The shrimp he arranged inside a glass filled with a sauce he’d prepared with his haphazard ingredients. The oysters he poached and garnished with pickled cucumber and roe.

He served them all on a platter of seaweed. The fruit of the underworld. The platter was served alongside glasses of tisane in a metal holder that he’d brewed from a samovar.

Laila sipped it, tasting mint, and set the glass over to one side. She tried not to question why the mint tasted so fresh or where he was able to get such large hauls of shellfish. She could recall seeing no gardens or villages here.

She took his glass of tisane and set it aside on the table before reaching for his neck. “I want to express my gratitude to you.”
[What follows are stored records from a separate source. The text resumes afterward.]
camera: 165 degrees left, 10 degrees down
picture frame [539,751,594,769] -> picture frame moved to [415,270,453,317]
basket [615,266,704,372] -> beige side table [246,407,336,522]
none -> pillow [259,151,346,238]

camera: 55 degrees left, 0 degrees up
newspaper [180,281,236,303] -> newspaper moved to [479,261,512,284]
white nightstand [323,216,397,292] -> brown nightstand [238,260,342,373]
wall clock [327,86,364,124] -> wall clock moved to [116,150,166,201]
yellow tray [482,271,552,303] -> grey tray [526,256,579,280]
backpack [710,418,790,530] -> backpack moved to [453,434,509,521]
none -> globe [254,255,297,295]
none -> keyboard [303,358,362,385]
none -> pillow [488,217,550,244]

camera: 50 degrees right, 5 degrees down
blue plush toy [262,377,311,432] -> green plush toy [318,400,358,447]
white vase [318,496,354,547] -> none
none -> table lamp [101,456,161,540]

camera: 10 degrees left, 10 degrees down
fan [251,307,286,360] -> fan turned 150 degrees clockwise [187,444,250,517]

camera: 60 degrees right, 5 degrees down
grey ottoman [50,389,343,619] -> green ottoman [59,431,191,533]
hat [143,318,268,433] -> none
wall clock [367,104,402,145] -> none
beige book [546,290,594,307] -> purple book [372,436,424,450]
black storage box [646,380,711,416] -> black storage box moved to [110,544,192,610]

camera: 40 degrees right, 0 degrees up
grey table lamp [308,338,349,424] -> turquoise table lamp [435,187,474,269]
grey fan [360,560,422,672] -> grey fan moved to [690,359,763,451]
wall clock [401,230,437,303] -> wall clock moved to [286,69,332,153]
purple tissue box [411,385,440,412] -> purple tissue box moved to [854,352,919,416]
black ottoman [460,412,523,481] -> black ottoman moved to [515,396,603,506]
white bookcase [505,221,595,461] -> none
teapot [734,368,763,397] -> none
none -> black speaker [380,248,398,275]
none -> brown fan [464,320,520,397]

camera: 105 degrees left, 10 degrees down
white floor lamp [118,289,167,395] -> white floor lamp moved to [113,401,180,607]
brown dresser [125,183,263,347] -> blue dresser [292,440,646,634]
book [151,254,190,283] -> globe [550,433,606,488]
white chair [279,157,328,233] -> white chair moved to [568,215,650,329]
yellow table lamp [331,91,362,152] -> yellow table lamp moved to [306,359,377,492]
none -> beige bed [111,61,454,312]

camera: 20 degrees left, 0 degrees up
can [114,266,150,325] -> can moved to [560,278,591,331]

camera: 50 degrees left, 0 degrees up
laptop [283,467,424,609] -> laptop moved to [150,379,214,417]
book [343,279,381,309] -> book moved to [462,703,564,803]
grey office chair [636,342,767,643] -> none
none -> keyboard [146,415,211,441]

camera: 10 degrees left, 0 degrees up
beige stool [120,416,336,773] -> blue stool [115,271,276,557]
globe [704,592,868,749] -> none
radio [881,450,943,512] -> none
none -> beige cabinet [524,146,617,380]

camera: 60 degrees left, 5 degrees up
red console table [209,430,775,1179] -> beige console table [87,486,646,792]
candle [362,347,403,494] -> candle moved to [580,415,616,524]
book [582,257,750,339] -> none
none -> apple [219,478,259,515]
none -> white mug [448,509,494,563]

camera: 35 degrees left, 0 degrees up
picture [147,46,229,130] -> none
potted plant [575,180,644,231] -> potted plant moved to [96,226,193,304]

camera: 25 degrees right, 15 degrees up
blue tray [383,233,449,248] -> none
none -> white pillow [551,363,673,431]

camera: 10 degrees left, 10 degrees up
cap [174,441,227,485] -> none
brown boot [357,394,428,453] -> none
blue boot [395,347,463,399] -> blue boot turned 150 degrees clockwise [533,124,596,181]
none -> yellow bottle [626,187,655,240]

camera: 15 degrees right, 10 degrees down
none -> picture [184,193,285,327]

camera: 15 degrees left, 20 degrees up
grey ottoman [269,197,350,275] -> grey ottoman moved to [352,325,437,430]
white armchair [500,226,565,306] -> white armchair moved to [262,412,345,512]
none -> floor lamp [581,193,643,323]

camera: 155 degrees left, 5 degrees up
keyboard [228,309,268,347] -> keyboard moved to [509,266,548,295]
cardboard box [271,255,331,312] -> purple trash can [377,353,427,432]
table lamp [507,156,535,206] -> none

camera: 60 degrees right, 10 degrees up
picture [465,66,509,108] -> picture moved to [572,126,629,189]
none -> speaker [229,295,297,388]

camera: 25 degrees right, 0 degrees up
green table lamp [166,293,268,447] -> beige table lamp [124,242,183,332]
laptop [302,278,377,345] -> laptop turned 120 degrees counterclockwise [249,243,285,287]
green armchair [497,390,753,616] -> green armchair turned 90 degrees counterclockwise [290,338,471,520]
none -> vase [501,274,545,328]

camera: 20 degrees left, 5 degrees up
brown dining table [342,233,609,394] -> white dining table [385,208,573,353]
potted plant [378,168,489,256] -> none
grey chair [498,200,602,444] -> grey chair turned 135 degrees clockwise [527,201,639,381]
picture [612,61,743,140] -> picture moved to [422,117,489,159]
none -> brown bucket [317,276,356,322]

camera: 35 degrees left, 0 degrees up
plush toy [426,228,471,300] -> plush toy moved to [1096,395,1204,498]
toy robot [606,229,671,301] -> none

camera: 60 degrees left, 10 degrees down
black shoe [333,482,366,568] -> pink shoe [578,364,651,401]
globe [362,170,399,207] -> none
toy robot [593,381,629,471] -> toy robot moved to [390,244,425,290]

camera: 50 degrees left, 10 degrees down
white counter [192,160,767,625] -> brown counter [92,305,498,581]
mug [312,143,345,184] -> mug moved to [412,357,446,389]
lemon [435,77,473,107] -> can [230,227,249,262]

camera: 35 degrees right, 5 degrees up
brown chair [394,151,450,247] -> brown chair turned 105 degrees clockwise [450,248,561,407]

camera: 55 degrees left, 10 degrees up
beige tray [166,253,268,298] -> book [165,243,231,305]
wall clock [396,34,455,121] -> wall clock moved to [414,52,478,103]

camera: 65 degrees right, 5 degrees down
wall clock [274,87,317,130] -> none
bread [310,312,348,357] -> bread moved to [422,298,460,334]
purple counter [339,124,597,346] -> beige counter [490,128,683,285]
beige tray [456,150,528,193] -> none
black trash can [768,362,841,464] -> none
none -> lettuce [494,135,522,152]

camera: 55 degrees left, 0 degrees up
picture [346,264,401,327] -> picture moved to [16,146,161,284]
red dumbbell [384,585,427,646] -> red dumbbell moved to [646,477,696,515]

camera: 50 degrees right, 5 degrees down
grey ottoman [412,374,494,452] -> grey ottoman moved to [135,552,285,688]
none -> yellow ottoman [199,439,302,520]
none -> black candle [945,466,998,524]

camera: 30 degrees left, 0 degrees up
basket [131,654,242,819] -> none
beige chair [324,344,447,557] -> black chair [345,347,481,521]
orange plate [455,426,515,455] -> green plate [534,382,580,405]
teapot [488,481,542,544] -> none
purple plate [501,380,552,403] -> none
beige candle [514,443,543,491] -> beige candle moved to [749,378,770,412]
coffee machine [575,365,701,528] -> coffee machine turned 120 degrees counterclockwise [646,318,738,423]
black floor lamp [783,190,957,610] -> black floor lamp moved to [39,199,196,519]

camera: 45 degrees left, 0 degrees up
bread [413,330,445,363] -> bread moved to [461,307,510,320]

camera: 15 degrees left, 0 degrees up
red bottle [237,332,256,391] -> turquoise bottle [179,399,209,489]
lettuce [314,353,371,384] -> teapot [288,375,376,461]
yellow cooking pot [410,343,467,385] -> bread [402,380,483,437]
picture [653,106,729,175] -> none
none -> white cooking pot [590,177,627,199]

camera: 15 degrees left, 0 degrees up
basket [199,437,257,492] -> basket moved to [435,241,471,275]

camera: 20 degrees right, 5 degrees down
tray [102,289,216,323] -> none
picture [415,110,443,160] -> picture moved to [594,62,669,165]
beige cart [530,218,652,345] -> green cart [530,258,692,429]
Dominus moved back in suspicion of another mind invasion and she paused, her hands hovering just out of reach. Her eyes met his, the unspoken question left lingering.

She reached for him again and he didn’t pull back, didn’t move away. She put her hands on his collar and murmured a few words of enchantment. The lock sprung open with a click before she withdrew the collar and placed it on the table.

“You’re free,” she whispered, hopeful this gesture would establish trust and inspire further benevolence.

Dominus touched his newly bare neck in disbelief. Then he caught her hand and kissed the inside of her palm.

Laila giggled softly, allowing her hand to rest inside his own. “Can I stay?”

She raised her hand to his cheek and shared the image of her request. Though not her original plan she was no more eager to brave the wilderness having experienced a taste of what awaited. Léandre was sure to be following the link of their bond and until they reconvened, she would make the best of her situation. At least here she had shelter, warmth, food and someone she could influence to provide a steady supply of all the above. Neither she nor her magic would last long without it.

Dominus nodded in understanding.

“Thank you.” She smiled. Then she nestled against his chest and lifted one of the oysters from the tray to share with him.